> [Work instructions]: Find how many lines of the entries contain the word "选品选词", then report that figure alone.

** Opening Dataset content block **

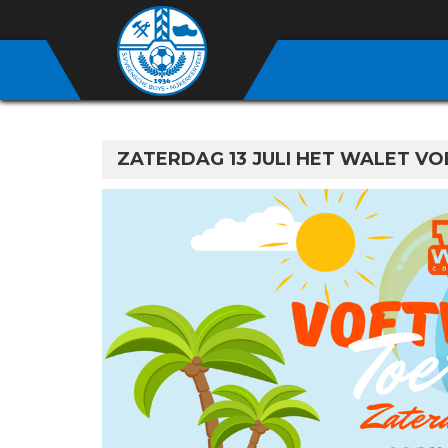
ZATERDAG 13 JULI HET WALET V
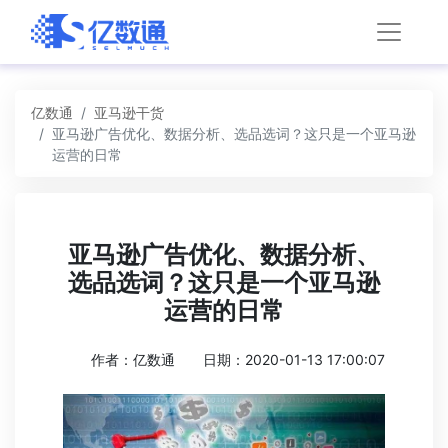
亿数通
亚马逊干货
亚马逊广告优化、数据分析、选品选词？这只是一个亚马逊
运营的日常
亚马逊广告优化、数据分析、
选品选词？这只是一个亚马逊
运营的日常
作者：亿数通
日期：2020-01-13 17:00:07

** Closing Dataset content block **
** Opening Dataset content block **

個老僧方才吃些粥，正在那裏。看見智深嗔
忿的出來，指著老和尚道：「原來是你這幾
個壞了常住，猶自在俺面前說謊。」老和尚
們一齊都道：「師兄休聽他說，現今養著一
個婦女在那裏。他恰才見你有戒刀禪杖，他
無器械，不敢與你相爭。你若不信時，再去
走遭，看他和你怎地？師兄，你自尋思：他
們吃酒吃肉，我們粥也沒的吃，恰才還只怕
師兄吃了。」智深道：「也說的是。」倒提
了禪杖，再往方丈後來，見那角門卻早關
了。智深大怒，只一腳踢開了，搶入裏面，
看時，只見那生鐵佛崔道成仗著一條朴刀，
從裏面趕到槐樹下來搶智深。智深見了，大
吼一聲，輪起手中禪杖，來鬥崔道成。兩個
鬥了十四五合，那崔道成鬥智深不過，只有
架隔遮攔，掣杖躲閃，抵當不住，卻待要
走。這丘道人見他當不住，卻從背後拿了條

** Closing Dataset content block **
** Opening Dataset content block **

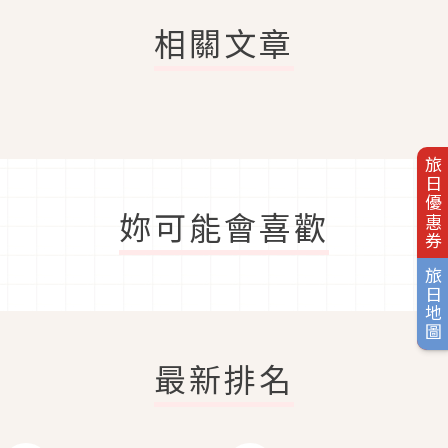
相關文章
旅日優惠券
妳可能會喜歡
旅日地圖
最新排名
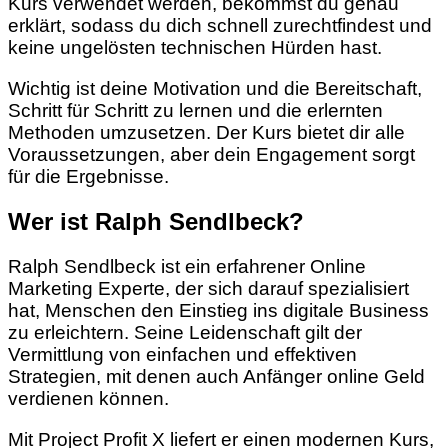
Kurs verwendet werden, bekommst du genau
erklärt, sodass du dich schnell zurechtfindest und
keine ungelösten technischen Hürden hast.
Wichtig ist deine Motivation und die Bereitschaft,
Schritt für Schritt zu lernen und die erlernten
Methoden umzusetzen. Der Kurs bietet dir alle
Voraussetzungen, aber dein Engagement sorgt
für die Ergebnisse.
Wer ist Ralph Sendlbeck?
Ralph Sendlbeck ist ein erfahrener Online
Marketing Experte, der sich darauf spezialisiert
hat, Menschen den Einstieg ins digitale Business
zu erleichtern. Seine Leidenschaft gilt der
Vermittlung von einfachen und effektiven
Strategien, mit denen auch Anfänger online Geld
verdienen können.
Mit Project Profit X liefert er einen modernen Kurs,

** Closing Dataset content block **

> [Written solution]: 2